# START OF Data section

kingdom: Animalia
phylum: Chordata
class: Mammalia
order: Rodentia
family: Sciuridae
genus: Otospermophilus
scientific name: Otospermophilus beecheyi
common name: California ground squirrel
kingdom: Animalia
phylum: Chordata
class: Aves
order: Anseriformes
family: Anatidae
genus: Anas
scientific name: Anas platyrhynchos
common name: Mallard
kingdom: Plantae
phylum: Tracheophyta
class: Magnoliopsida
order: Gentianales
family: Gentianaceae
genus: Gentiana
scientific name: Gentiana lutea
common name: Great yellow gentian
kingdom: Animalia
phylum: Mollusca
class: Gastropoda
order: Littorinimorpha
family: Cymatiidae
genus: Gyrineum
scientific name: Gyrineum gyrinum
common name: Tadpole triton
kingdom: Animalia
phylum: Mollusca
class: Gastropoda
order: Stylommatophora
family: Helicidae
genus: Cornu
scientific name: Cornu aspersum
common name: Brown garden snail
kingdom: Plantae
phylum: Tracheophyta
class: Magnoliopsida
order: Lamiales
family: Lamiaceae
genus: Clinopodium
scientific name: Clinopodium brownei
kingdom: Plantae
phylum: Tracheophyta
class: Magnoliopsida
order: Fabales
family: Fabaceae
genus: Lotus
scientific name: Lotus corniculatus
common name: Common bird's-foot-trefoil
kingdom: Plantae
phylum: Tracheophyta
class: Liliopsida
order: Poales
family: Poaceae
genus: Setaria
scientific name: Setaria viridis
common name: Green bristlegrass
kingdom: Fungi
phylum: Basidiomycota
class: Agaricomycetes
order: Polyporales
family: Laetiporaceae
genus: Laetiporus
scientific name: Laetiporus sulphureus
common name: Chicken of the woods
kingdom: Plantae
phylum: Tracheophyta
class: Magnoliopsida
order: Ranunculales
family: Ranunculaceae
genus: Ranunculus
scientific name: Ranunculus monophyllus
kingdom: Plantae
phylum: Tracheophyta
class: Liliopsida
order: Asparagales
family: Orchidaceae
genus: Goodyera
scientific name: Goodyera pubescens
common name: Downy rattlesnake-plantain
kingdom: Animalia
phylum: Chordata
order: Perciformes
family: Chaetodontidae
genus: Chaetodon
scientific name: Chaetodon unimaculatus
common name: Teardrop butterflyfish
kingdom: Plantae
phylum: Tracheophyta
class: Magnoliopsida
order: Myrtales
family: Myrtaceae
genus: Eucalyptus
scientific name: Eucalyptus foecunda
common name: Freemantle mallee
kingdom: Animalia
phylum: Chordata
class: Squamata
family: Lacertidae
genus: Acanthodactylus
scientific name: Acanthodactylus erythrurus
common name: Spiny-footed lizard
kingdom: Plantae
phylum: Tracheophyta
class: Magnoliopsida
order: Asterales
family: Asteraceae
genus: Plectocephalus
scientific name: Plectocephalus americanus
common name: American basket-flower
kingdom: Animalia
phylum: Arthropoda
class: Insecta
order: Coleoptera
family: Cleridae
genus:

# END OF Data section

### To do
Reproduce every line of the records above word for word, without changing anything.

### Solution to the problem
kingdom: Animalia
phylum: Chordata
class: Mammalia
order: Rodentia
family: Sciuridae
genus: Otospermophilus
scientific name: Otospermophilus beecheyi
common name: California ground squirrel
kingdom: Animalia
phylum: Chordata
class: Aves
order: Anseriformes
family: Anatidae
genus: Anas
scientific name: Anas platyrhynchos
common name: Mallard
kingdom: Plantae
phylum: Tracheophyta
class: Magnoliopsida
order: Gentianales
family: Gentianaceae
genus: Gentiana
scientific name: Gentiana lutea
common name: Great yellow gentian
kingdom: Animalia
phylum: Mollusca
class: Gastropoda
order: Littorinimorpha
family: Cymatiidae
genus: Gyrineum
scientific name: Gyrineum gyrinum
common name: Tadpole triton
kingdom: Animalia
phylum: Mollusca
class: Gastropoda
order: Stylommatophora
family: Helicidae
genus: Cornu
scientific name: Cornu aspersum
common name: Brown garden snail
kingdom: Plantae
phylum: Tracheophyta
class: Magnoliopsida
order: Lamiales
family: Lamiaceae
genus: Clinopodium
scientific name: Clinopodium brownei
kingdom: Plantae
phylum: Tracheophyta
class: Magnoliopsida
order: Fabales
family: Fabaceae
genus: Lotus
scientific name: Lotus corniculatus
common name: Common bird's-foot-trefoil
kingdom: Plantae
phylum: Tracheophyta
class: Liliopsida
order: Poales
family: Poaceae
genus: Setaria
scientific name: Setaria viridis
common name: Green bristlegrass
kingdom: Fungi
phylum: Basidiomycota
class: Agaricomycetes
order: Polyporales
family: Laetiporaceae
genus: Laetiporus
scientific name: Laetiporus sulphureus
common name: Chicken of the woods
kingdom: Plantae
phylum: Tracheophyta
class: Magnoliopsida
order: Ranunculales
family: Ranunculaceae
genus: Ranunculus
scientific name: Ranunculus monophyllus
kingdom: Plantae
phylum: Tracheophyta
class: Liliopsida
order: Asparagales
family: Orchidaceae
genus: Goodyera
scientific name: Goodyera pubescens
common name: Downy rattlesnake-plantain
kingdom: Animalia
phylum: Chordata
order: Perciformes
family: Chaetodontidae
genus: Chaetodon
scientific name: Chaetodon unimaculatus
common name: Teardrop butterflyfish
kingdom: Plantae
phylum: Tracheophyta
class: Magnoliopsida
order: Myrtales
family: Myrtaceae
genus: Eucalyptus
scientific name: Eucalyptus foecunda
common name: Freemantle mallee
kingdom: Animalia
phylum: Chordata
class: Squamata
family: Lacertidae
genus: Acanthodactylus
scientific name: Acanthodactylus erythrurus
common name: Spiny-footed lizard
kingdom: Plantae
phylum: Tracheophyta
class: Magnoliopsida
order: Asterales
family: Asteraceae
genus: Plectocephalus
scientific name: Plectocephalus americanus
common name: American basket-flower
kingdom: Animalia
phylum: Arthropoda
class: Insecta
order: Coleoptera
family: Cleridae
genus:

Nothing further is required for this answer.